WHAT THE TASK ASKS: Each entry below must be repeated exactly. Leave the pictures out of it.

[Stored data entries]
· · ·
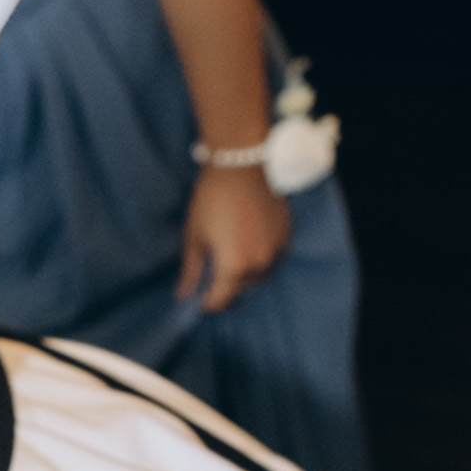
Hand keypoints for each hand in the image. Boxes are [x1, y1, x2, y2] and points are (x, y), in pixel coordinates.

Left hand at [176, 165, 290, 312]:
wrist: (241, 167)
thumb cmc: (212, 200)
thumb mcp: (195, 236)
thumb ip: (192, 270)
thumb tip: (184, 295)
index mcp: (234, 268)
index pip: (220, 301)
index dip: (207, 303)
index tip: (198, 297)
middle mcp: (259, 265)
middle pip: (240, 290)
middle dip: (225, 286)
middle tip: (212, 272)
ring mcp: (276, 252)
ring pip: (258, 277)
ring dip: (244, 274)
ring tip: (230, 255)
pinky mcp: (286, 238)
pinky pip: (272, 260)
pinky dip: (259, 258)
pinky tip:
· · ·
RESULT OF THIS EXERCISE:
Hand keypoints for each hand in the image. Boxes are [x1, y1, x2, y2] and points are (x, y), in pixel coordinates.

Left hand at [176, 165, 290, 312]:
wrist: (241, 167)
thumb cmc: (212, 200)
thumb mcp: (195, 236)
thumb ip: (192, 270)
thumb tip: (184, 295)
index mcp: (234, 268)
index pip: (220, 301)
index dip: (207, 303)
index tip: (198, 297)
middle mcp: (259, 265)
middle pip: (240, 290)
middle dip: (225, 286)
middle tip: (212, 272)
ring mcp: (276, 252)
ring pip: (258, 277)
ring dip: (244, 274)
ring tip: (230, 255)
pinky mcp: (286, 238)
pinky pip: (272, 260)
pinky dip: (259, 258)
pinky tip:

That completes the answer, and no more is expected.